▶ **Study material**
* * * * *
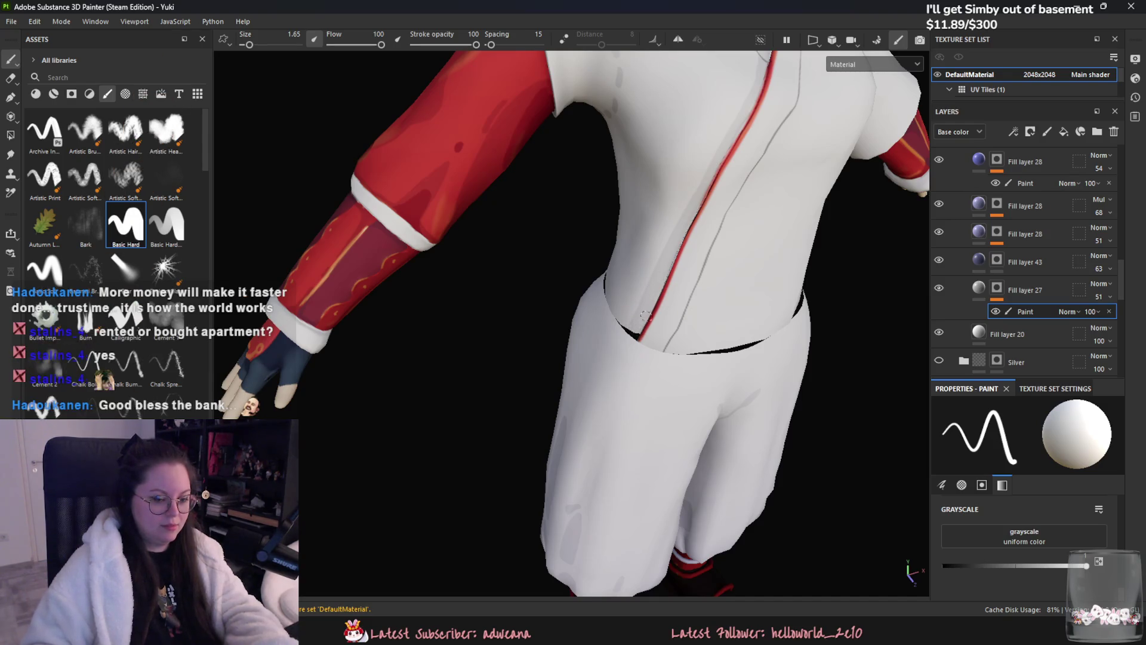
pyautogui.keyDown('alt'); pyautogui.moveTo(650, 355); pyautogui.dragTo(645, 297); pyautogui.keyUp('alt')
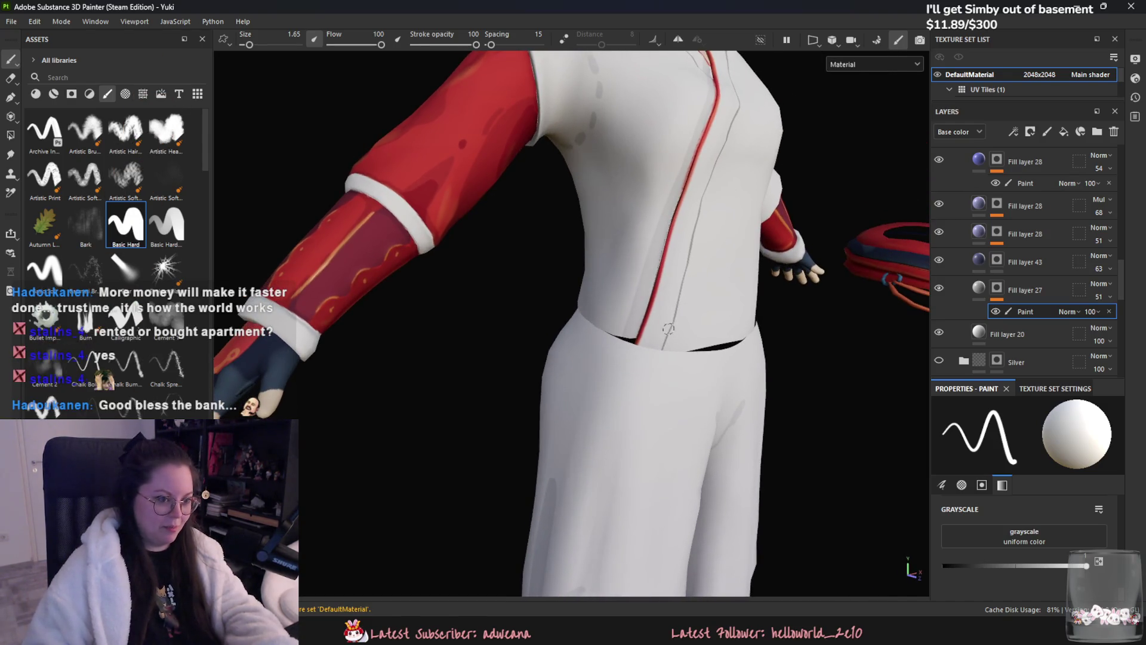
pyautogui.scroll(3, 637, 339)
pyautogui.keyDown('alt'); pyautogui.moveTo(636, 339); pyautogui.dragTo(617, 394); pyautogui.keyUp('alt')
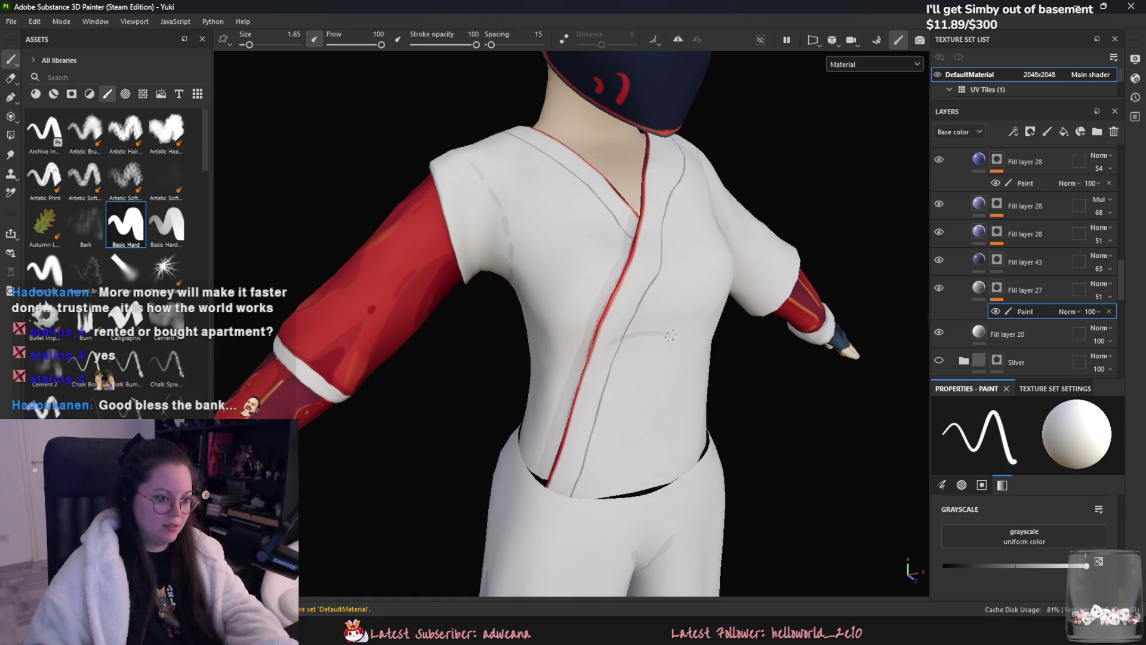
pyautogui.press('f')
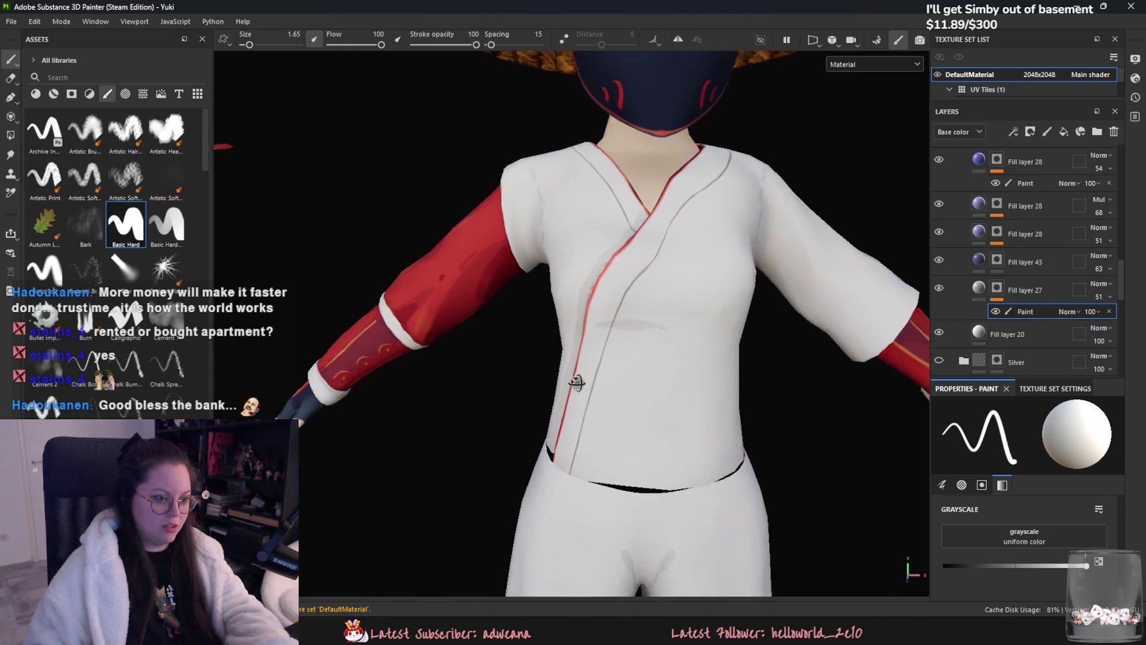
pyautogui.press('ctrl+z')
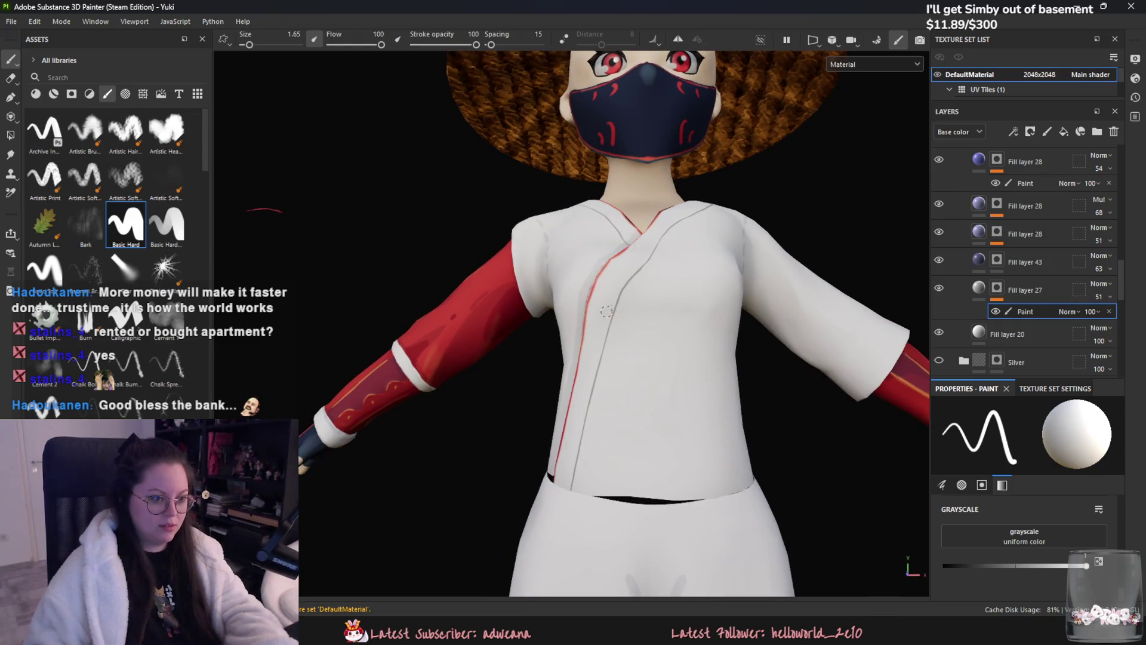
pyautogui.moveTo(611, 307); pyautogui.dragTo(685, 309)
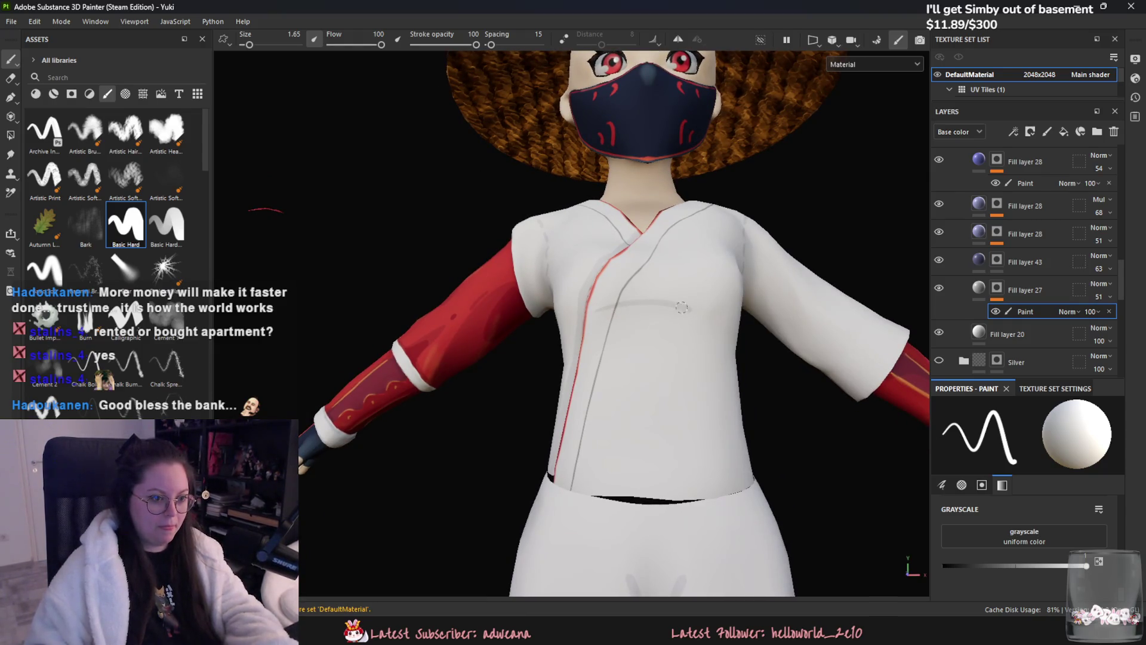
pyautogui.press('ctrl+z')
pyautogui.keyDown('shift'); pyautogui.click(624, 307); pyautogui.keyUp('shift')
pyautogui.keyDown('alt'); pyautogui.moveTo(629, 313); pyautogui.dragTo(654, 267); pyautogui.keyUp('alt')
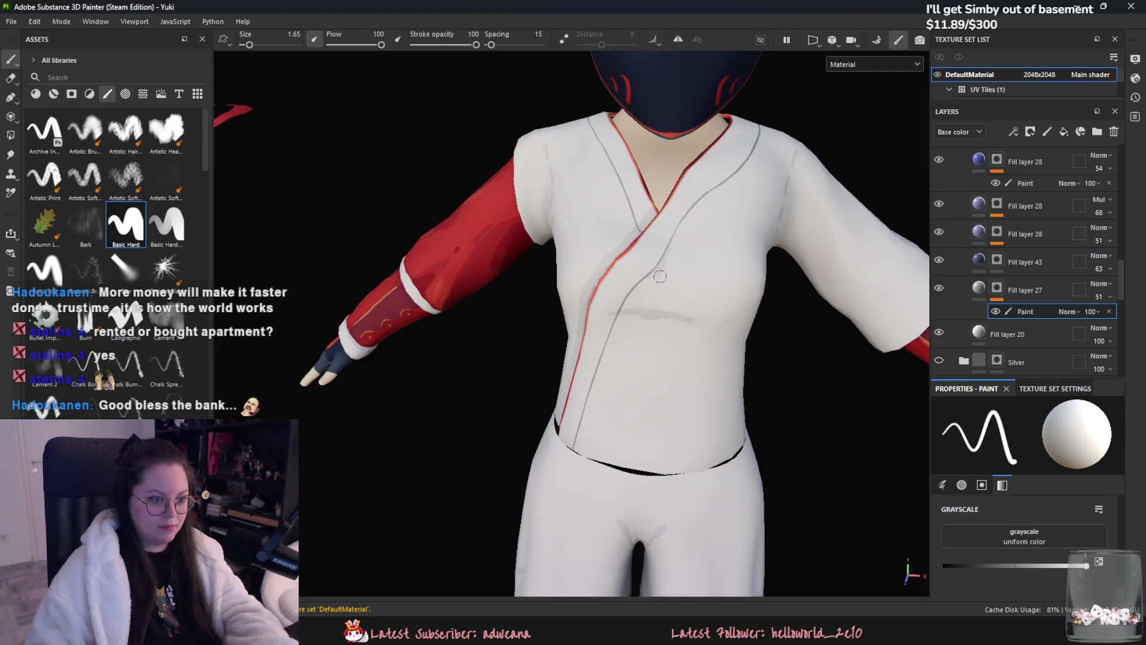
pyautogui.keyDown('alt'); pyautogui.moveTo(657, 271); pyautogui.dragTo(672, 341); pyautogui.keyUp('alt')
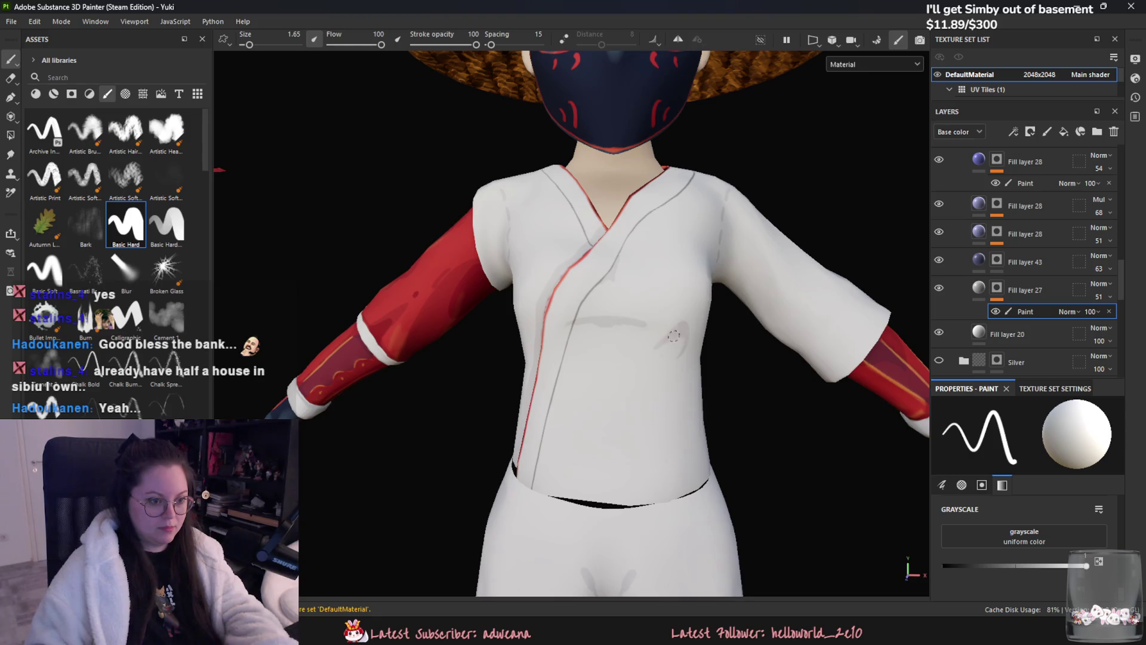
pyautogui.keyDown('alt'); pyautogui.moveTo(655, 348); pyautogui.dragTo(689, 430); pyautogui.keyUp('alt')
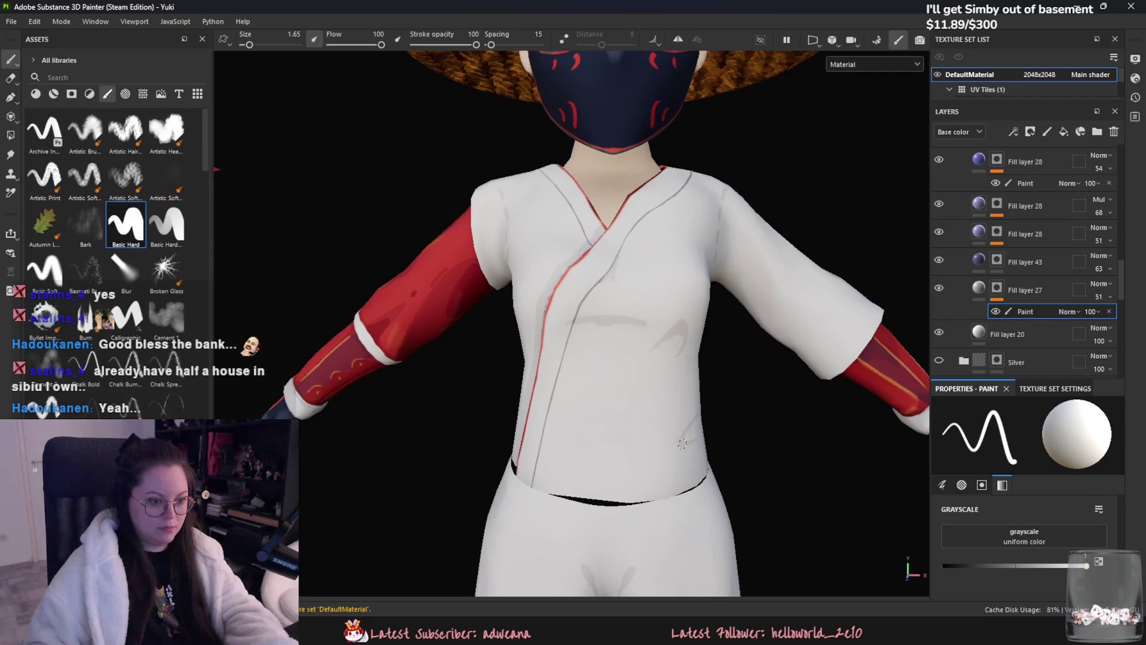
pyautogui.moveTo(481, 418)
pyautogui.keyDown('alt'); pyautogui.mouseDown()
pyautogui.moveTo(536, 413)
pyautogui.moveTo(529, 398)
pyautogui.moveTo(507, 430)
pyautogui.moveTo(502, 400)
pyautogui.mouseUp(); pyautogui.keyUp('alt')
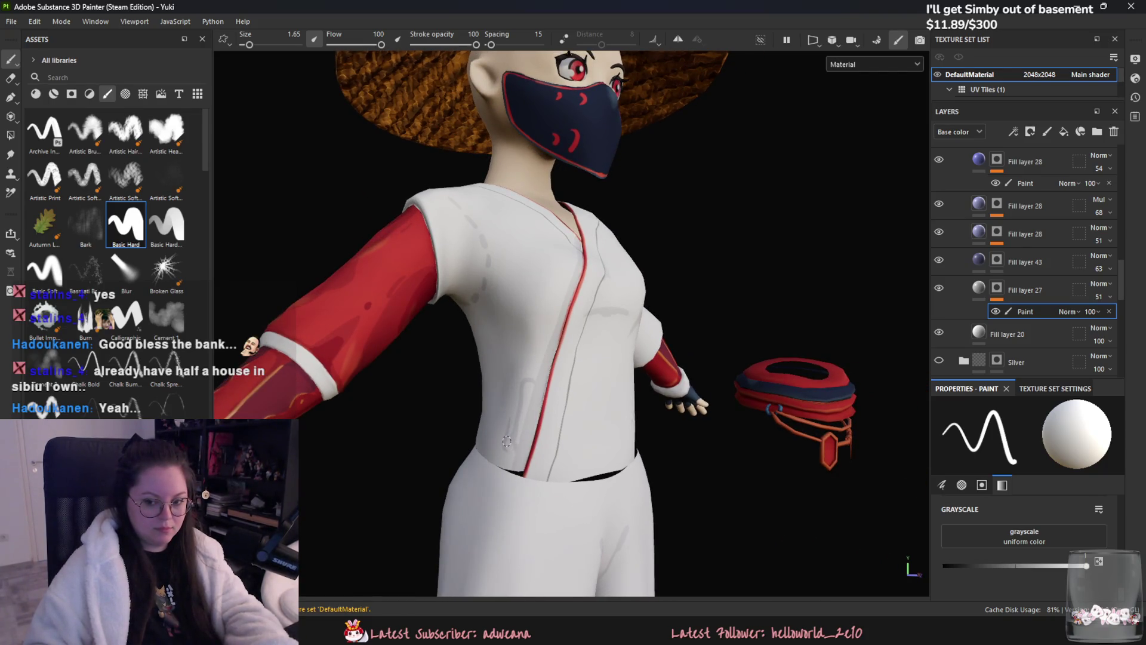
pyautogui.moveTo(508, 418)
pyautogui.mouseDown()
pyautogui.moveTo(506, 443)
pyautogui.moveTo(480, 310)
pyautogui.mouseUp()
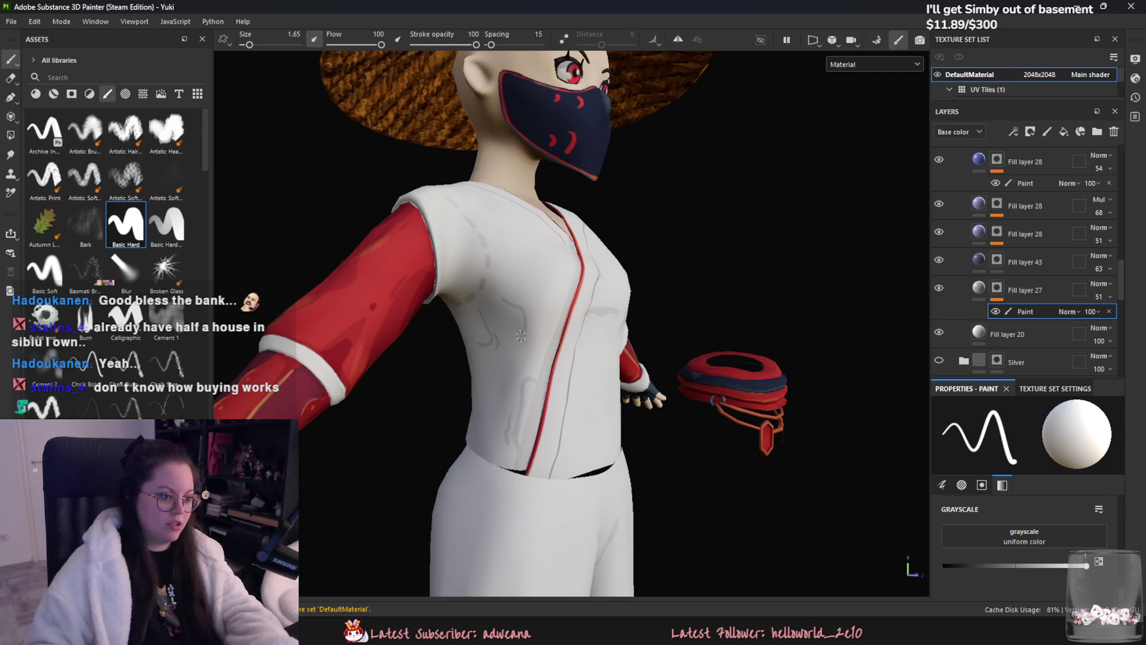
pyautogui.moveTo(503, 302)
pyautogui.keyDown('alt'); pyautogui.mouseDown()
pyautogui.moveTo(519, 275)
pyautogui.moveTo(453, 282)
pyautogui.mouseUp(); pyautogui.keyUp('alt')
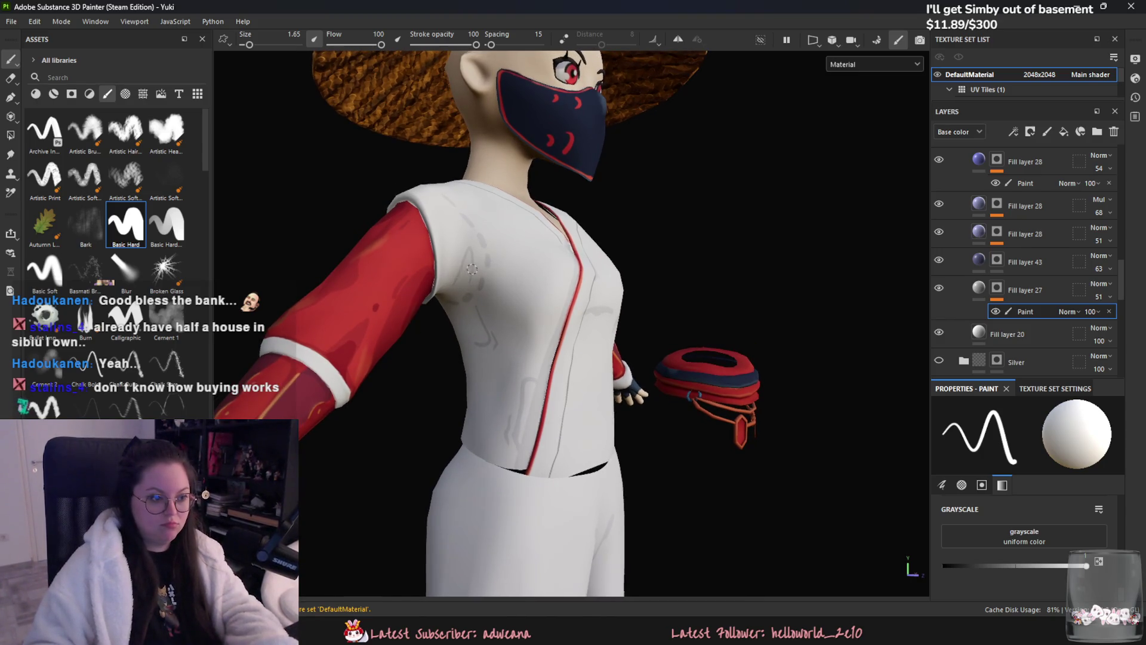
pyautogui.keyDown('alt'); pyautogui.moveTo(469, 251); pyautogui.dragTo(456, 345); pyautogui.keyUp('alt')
* * * * *
▶ **Description of the task**
The reply should consist only of the lines from the top of the material above through the line with "pyautogui.keyDown('alt'); pyautogui.moveTo(629, 313);", printed exactly, pictures omitted.

▶ **Result below**
pyautogui.keyDown('alt'); pyautogui.moveTo(650, 355); pyautogui.dragTo(645, 297); pyautogui.keyUp('alt')
pyautogui.scroll(3, 637, 339)
pyautogui.keyDown('alt'); pyautogui.moveTo(636, 339); pyautogui.dragTo(617, 394); pyautogui.keyUp('alt')
pyautogui.press('f')
pyautogui.press('ctrl+z')
pyautogui.moveTo(611, 307); pyautogui.dragTo(685, 309)
pyautogui.press('ctrl+z')
pyautogui.keyDown('shift'); pyautogui.click(624, 307); pyautogui.keyUp('shift')
pyautogui.keyDown('alt'); pyautogui.moveTo(629, 313); pyautogui.dragTo(654, 267); pyautogui.keyUp('alt')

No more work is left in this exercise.